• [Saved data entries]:
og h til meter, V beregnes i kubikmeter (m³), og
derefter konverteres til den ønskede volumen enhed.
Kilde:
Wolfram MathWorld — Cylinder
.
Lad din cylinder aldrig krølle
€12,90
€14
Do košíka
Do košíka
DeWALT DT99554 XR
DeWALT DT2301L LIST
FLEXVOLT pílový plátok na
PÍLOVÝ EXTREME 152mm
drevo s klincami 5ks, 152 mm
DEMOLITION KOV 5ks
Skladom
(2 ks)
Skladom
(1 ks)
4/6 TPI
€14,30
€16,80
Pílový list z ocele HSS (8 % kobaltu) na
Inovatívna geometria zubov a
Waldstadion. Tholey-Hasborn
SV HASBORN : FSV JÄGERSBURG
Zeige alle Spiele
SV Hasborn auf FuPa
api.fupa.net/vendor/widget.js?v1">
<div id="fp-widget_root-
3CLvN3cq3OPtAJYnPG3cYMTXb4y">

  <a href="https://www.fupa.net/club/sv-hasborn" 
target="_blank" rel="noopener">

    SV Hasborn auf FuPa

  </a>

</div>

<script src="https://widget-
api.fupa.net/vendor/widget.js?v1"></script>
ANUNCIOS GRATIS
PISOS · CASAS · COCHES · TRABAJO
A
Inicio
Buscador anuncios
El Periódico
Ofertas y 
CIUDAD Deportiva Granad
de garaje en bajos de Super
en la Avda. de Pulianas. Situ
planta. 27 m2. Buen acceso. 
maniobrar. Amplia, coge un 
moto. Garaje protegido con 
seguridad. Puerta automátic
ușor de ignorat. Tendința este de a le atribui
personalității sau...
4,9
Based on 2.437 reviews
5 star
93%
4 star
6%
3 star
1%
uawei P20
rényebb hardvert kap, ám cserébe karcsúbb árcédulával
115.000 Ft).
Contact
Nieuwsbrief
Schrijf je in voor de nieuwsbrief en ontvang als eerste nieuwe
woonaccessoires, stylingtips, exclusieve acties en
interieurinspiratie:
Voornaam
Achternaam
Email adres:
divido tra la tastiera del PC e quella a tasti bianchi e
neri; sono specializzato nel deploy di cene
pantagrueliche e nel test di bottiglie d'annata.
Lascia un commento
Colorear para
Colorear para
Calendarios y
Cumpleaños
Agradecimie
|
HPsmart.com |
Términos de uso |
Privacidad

• [What is being asked]:
Restate the data above word for word, please.

• [Answer space]:
og h til meter, V beregnes i kubikmeter (m³), og
derefter konverteres til den ønskede volumen enhed.
Kilde:
Wolfram MathWorld — Cylinder
.
Lad din cylinder aldrig krølle
€12,90
€14
Do košíka
Do košíka
DeWALT DT99554 XR
DeWALT DT2301L LIST
FLEXVOLT pílový plátok na
PÍLOVÝ EXTREME 152mm
drevo s klincami 5ks, 152 mm
DEMOLITION KOV 5ks
Skladom
(2 ks)
Skladom
(1 ks)
4/6 TPI
€14,30
€16,80
Pílový list z ocele HSS (8 % kobaltu) na
Inovatívna geometria zubov a
Waldstadion. Tholey-Hasborn
SV HASBORN : FSV JÄGERSBURG
Zeige alle Spiele
SV Hasborn auf FuPa
api.fupa.net/vendor/widget.js?v1">
<div id="fp-widget_root-
3CLvN3cq3OPtAJYnPG3cYMTXb4y">

  <a href="https://www.fupa.net/club/sv-hasborn" 
target="_blank" rel="noopener">

    SV Hasborn auf FuPa

  </a>

</div>

<script src="https://widget-
api.fupa.net/vendor/widget.js?v1"></script>
ANUNCIOS GRATIS
PISOS · CASAS · COCHES · TRABAJO
A
Inicio
Buscador anuncios
El Periódico
Ofertas y 
CIUDAD Deportiva Granad
de garaje en bajos de Super
en la Avda. de Pulianas. Situ
planta. 27 m2. Buen acceso. 
maniobrar. Amplia, coge un 
moto. Garaje protegido con 
seguridad. Puerta automátic
ușor de ignorat. Tendința este de a le atribui
personalității sau...
4,9
Based on 2.437 reviews
5 star
93%
4 star
6%
3 star
1%
uawei P20
rényebb hardvert kap, ám cserébe karcsúbb árcédulával
115.000 Ft).
Contact
Nieuwsbrief
Schrijf je in voor de nieuwsbrief en ontvang als eerste nieuwe
woonaccessoires, stylingtips, exclusieve acties en
interieurinspiratie:
Voornaam
Achternaam
Email adres:
divido tra la tastiera del PC e quella a tasti bianchi e
neri; sono specializzato nel deploy di cene
pantagrueliche e nel test di bottiglie d'annata.
Lascia un commento
Colorear para
Colorear para
Calendarios y
Cumpleaños
Agradecimie
|
HPsmart.com |
Términos de uso |
Privacidad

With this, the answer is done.